In this page

Configuring app logging

In case of troubles, the most important is to increase the app's logging level so that it can write out more details about what it is doing.

To increase the logging level:

  1. By default, DEBUG is the lowest logging level Confluence provides. If you need TRACE level logging, do the following steps, otherwise skip this and continue with Step 2.
    • Stop Confluence.
    • Edit <Confluence installation directory>/confluence/WEB-INF/classes/log4j.properties
    • Replace log4j.appender.confluencelog.Threshold=DEBUG with log4j.appender.confluencelog.Threshold=ALL
    • Start Confluence.
  2. Login to Confluence as administrator.
  3. Go to Confluence AdministrationGeneral configurationLogging and Profiling.
  4. At Add New Entry, enter "com.midori" to Class/Package Name and choose "ALL" in New Level.
  5. Click Add entry.
  6. Check if this new entry was correctly added to the Existing Levels list.

Now execute the app function that you think fails, and check your Confluence log to see the details.

If you can't understand the log lines, report what you have found to our support. We are there to help you.
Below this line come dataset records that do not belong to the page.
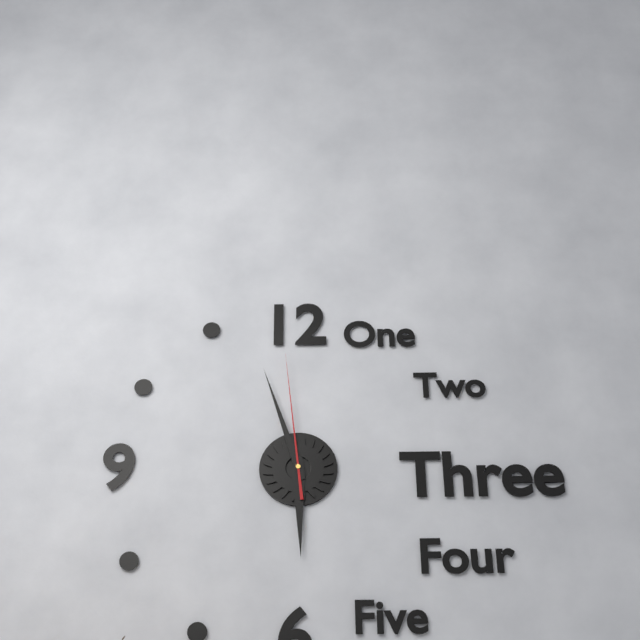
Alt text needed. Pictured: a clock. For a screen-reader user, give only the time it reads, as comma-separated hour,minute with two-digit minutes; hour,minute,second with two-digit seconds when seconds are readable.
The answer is 5,57,59
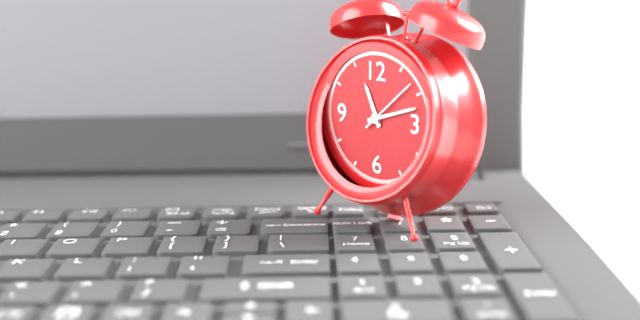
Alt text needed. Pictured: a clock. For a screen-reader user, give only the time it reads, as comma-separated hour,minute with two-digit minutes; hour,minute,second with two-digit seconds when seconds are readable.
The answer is 11,12,08
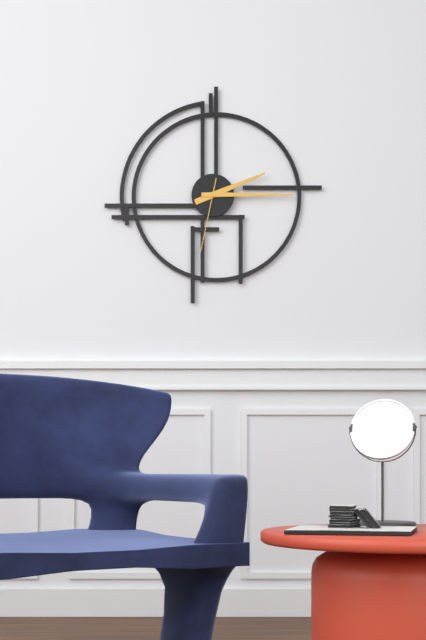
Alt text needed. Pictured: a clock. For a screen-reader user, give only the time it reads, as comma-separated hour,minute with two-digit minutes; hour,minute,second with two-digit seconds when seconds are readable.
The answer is 2,15,32
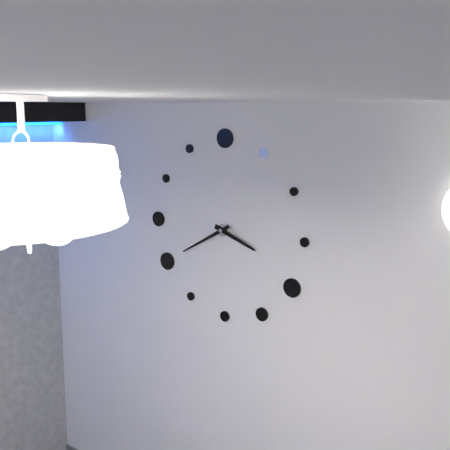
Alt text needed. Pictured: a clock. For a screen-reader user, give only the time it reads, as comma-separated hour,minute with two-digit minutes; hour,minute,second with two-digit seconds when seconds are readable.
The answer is 3,40
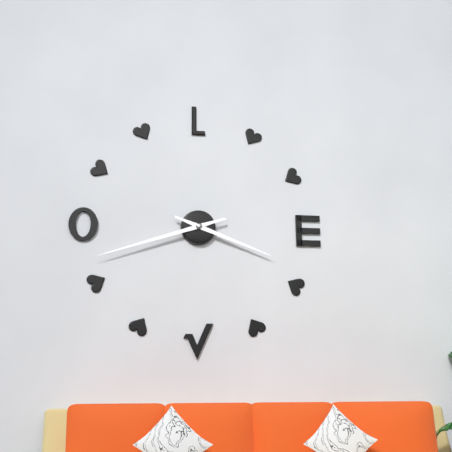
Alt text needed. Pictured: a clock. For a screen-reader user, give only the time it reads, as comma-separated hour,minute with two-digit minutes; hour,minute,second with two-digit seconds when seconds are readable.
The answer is 3,42
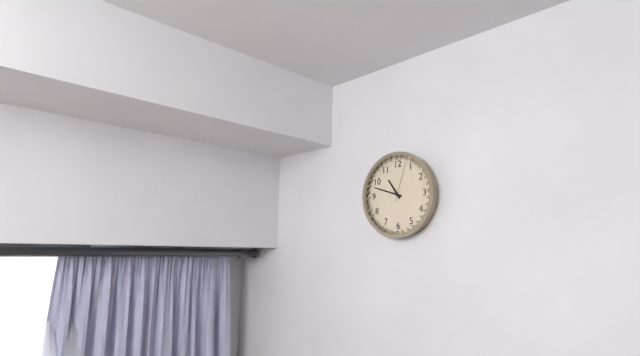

Typical problems and their solutions

Our users are not receiving the notification emails.

Make sure that your users have valid email addresses configured, and the SMTP servers in Confluence are configured and tested. To verify:

  1. Watch any page using a user account that was not receiving the Better Content Archiving notification emails.
  2. Edit that page using another user account.
  3. If the problematic user receives the "page edited" built-in notification email, it means that the user account and the SMTP server is correctly configured.

If you still have the problem, have a look at your Confluence log to see if there are errors logged around email sending. If the email are sent out according to the log, then check your spam folders and your spam detector.

There are "Page (or Attachment) without last modification date found" warnings in my log.

You may sometimes see harmless warnings like these in your Confluence log:

[WARN] Attachment without last modification date found: #53090452 "foobar.jpg"
...
[WARN] Page without last modification date found: #52527113 "My super duper wiki page"

This basically means that Better Content Archiving found a page or an attachment with NULL (unknown) last modification date while traversing your content. As the last update date is unknown, their age (the time since their last update) cannot be calculated and they will be skipped by the Better Content Archiving app.

Please note that in normal circumstances all pages and all attachments should have valid last modification dates. These corrupt ones were probably created by some "incomplete" app, integration or data migration. You can safely ignore these warnings, or decide to fix the data.

How to fix these?

  1. If there is only a few of these, you should just edit the page or re-upload the attachment. The log entry shows the numerical identifier and the page title or attachment filename, so that you can easily find them.
  2. If there are many of these, you should run an SQL UPDATE statement against your database to initialize the value in the corresponding records. One trivial idea is to initialize the missing value to the creation date of the page or attachment, or to the current date or to some other fixed date.

I just installed Better Content Archiving and it shows that all pages are viewed. ("zero not-viewed pages" problem)

Current status: Better Content Archiving 7.4.0 introduces the "page view initialization" feature that solves this problem.

As you probably know, Confluence does not implement any sort of page view tracking. Because the workflows implemented by Better Content Archiving heavily rely on the last page view information, the app implements its own real-time page view tracking mechanism.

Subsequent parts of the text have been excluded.